Source data

--------------------------------------------------

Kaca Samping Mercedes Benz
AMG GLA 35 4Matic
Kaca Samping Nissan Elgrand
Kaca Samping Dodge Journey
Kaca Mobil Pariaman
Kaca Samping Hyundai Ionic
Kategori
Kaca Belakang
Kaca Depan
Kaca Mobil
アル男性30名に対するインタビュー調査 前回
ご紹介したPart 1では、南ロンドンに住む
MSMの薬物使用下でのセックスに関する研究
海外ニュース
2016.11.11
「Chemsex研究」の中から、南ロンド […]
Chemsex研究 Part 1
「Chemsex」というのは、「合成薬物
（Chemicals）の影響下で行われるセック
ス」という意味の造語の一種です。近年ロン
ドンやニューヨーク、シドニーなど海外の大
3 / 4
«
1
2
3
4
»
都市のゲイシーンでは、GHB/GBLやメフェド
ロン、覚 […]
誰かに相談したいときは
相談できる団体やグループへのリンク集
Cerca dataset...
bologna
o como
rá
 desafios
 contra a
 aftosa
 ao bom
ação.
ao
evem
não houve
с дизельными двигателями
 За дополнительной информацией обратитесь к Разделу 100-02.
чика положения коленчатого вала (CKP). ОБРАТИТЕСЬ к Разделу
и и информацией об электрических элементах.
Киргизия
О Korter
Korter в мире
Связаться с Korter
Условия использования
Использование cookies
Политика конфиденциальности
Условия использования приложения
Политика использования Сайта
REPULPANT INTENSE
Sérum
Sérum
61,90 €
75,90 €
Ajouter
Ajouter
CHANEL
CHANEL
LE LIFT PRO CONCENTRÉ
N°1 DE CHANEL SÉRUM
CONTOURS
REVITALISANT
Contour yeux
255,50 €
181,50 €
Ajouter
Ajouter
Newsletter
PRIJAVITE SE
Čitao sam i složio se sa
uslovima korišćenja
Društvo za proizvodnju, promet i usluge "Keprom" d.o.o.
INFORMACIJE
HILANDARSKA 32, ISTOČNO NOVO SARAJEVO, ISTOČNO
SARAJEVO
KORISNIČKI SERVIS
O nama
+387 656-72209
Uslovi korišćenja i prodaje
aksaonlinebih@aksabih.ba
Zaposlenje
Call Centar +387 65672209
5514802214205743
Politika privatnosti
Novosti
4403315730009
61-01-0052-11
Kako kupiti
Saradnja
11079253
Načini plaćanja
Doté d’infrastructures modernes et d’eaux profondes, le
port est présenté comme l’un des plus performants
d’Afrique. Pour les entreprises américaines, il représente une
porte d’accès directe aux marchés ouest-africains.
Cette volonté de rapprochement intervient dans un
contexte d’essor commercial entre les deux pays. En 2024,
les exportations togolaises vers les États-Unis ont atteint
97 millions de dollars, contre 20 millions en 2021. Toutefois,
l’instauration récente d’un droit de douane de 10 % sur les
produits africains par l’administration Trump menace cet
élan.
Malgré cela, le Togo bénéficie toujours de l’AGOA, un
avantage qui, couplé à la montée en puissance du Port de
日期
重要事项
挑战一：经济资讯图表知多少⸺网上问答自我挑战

--------------------------------------------------

→ **EXERCISE**
Each entry above should be retyped exactly, with nothing missed.

→ **EXERCISE ANSWER**
Kaca Samping Mercedes Benz
AMG GLA 35 4Matic
Kaca Samping Nissan Elgrand
Kaca Samping Dodge Journey
Kaca Mobil Pariaman
Kaca Samping Hyundai Ionic
Kategori
Kaca Belakang
Kaca Depan
Kaca Mobil
アル男性30名に対するインタビュー調査 前回
ご紹介したPart 1では、南ロンドンに住む
MSMの薬物使用下でのセックスに関する研究
海外ニュース
2016.11.11
「Chemsex研究」の中から、南ロンド […]
Chemsex研究 Part 1
「Chemsex」というのは、「合成薬物
（Chemicals）の影響下で行われるセック
ス」という意味の造語の一種です。近年ロン
ドンやニューヨーク、シドニーなど海外の大
3 / 4
«
1
2
3
4
»
都市のゲイシーンでは、GHB/GBLやメフェド
ロン、覚 […]
誰かに相談したいときは
相談できる団体やグループへのリンク集
Cerca dataset...
bologna
o como
rá
 desafios
 contra a
 aftosa
 ao bom
ação.
ao
evem
não houve
с дизельными двигателями
 За дополнительной информацией обратитесь к Разделу 100-02.
чика положения коленчатого вала (CKP). ОБРАТИТЕСЬ к Разделу
и и информацией об электрических элементах.
Киргизия
О Korter
Korter в мире
Связаться с Korter
Условия использования
Использование cookies
Политика конфиденциальности
Условия использования приложения
Политика использования Сайта
REPULPANT INTENSE
Sérum
Sérum
61,90 €
75,90 €
Ajouter
Ajouter
CHANEL
CHANEL
LE LIFT PRO CONCENTRÉ
N°1 DE CHANEL SÉRUM
CONTOURS
REVITALISANT
Contour yeux
255,50 €
181,50 €
Ajouter
Ajouter
Newsletter
PRIJAVITE SE
Čitao sam i složio se sa
uslovima korišćenja
Društvo za proizvodnju, promet i usluge "Keprom" d.o.o.
INFORMACIJE
HILANDARSKA 32, ISTOČNO NOVO SARAJEVO, ISTOČNO
SARAJEVO
KORISNIČKI SERVIS
O nama
+387 656-72209
Uslovi korišćenja i prodaje
aksaonlinebih@aksabih.ba
Zaposlenje
Call Centar +387 65672209
5514802214205743
Politika privatnosti
Novosti
4403315730009
61-01-0052-11
Kako kupiti
Saradnja
11079253
Načini plaćanja
Doté d’infrastructures modernes et d’eaux profondes, le
port est présenté comme l’un des plus performants
d’Afrique. Pour les entreprises américaines, il représente une
porte d’accès directe aux marchés ouest-africains.
Cette volonté de rapprochement intervient dans un
contexte d’essor commercial entre les deux pays. En 2024,
les exportations togolaises vers les États-Unis ont atteint
97 millions de dollars, contre 20 millions en 2021. Toutefois,
l’instauration récente d’un droit de douane de 10 % sur les
produits africains par l’administration Trump menace cet
élan.
Malgré cela, le Togo bénéficie toujours de l’AGOA, un
avantage qui, couplé à la montée en puissance du Port de
日期
重要事项
挑战一：经济资讯图表知多少⸺网上问答自我挑战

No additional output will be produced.